The US was badly hit by tornados in December, which impacted parts of the neighbouring state of Illinois, (below Chicago) and killed at least 64 people in the US state of Kentucky.
Following the Amazon warehouse destruction, the OSHA began its investigation. It has the power to issue citations and propose monetary penalties if violations of workplace safety and/or health regulations are found.
However this week, CNBC reported that Amazon won’t face any OSHA penalties after the warehouse collapse.
The Labor Department on Tuesday reportedly sent a letter to Amazon, ordering it to review its severe weather policies, after its investigation revealed safety risks.
According to CNBC, OSHA investigators concluded that Amazon’s severe weather emergency procedures “met minimal safety guidelines for storm sheltering,” but that a series of safety risks were identified during the probe.
Investigators reportedly discovered megaphones used to alert employees about an emergency were inaccessible, and a plan for responding to severe weather events lacked site-specific information.
Some Amazon employees also didn’t know where the shelter was located inside the warehouse.
But no fines or other penalties have been issued.
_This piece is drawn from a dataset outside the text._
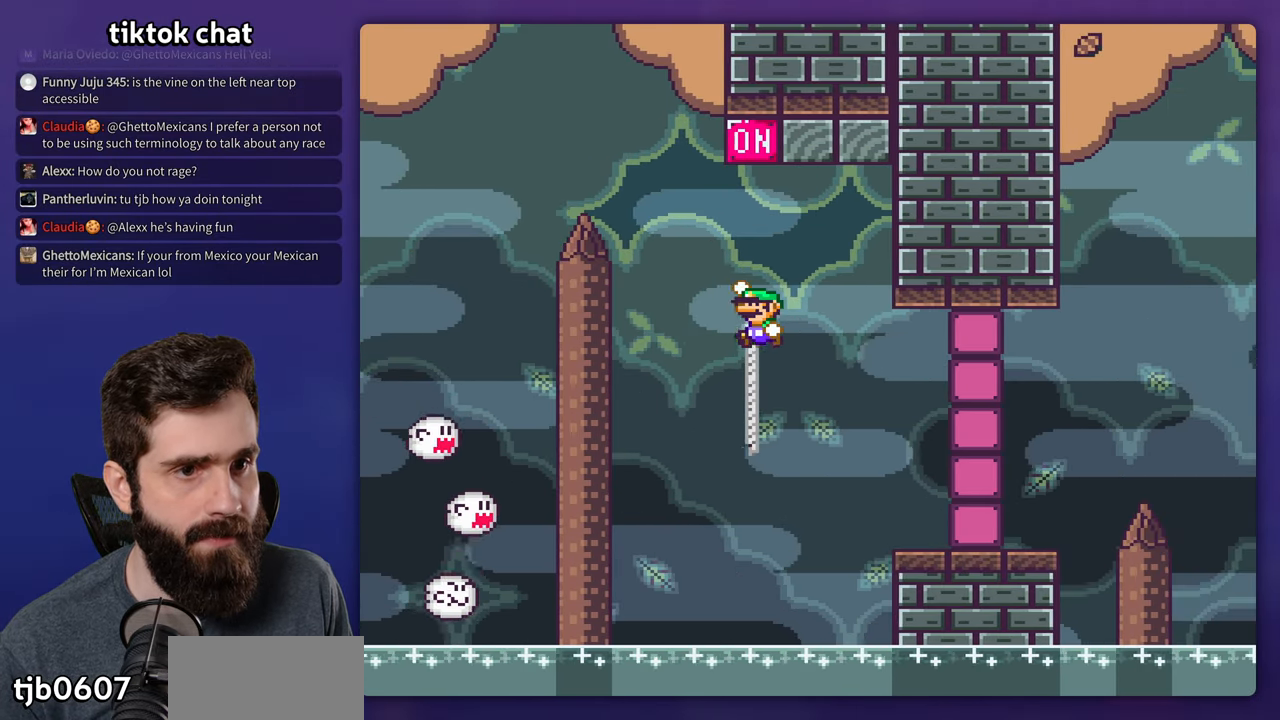
{"dt_ms": 500, "buttons": ["B", "Y", "DPAD_RIGHT"], "events": [[284, "DPAD_RIGHT", "down"]]}
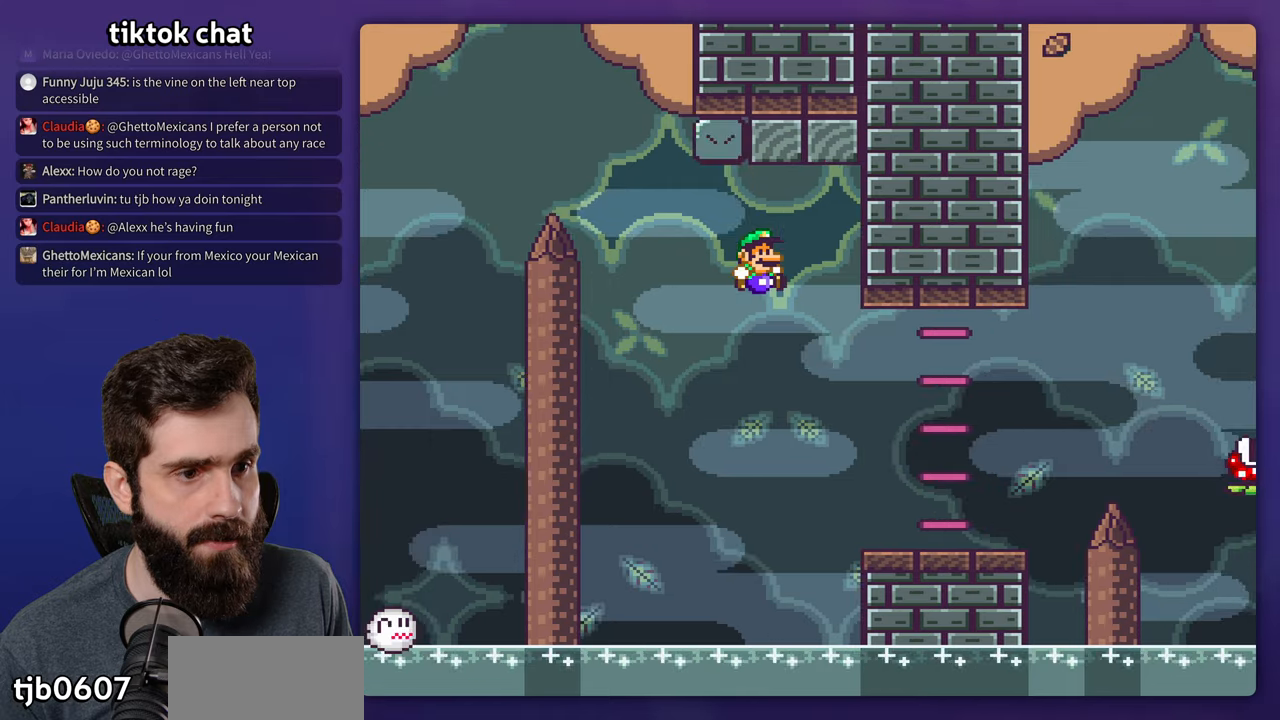
{"dt_ms": 500, "buttons": ["A", "X", "DPAD_RIGHT"], "events": [[284, "B", "up"], [350, "Y", "up"], [367, "X", "down"], [500, "A", "down"]]}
“Six workers died in this event, so that by itself should be a wake-up call for employers,” said Doug Parker, OSHA’s assistant secretary of labor, was quoted by CNBC as saying in a call with reporters.
“We’re making recommendations because under our standards, there’s not a specific citation we can issue in light of the actions at Amazon,” said Parker. “But much like other agencies within the government that make similar recommendations, many employers take them seriously.”
Meanwhile Aaron Priddy, an OSHA official who conducted the investigation, was quoted by CNBC as saying it was unclear why those killed employees weren’t told to seek safety in the facility’s designated storm shelter, located in another part of the building.
“We know that there was confusion as to exactly where to report, although a large number of employees did report to the appropriate location and others did not,” Priddy reportedly said.
Amazon spokesperson Kelly Nantel meanwhile was quoted as saying the company did what it could to usher employees to safety as the fast-moving storm rolled in.
“Employees receive emergency response training, and that training is reinforced throughout the year,” Nantel reportedly said. “OSHA’s investigation did not find any violations or causes for citations, but we’re constantly looking to innovate and improve our safety measures and have already begun conducting additional safety and emergency preparedness drills at our sites and will carefully consider any OSHA recommendation that we have not already.”
On 1 April, the House Oversight Committee launched an investigation into Amazon’s labour practices, CNBC reported.
That investigation specifically focuses on Amazon’s response to extreme weather events, including the Edwardsville warehouse collapse.
The tragedy meanwhile has seen the family of 26 year old Austin McEwen, who was one of six victims, sue Amazon.
They alleged the firm opted not to evacuate workers from the facility in a timely manner as it sought to keep them fulfilling orders.
McEwen had worked as an independent contractor making deliveries for Amazon, and had sought shelter in the bathroom at the facility, where all of the dead were found.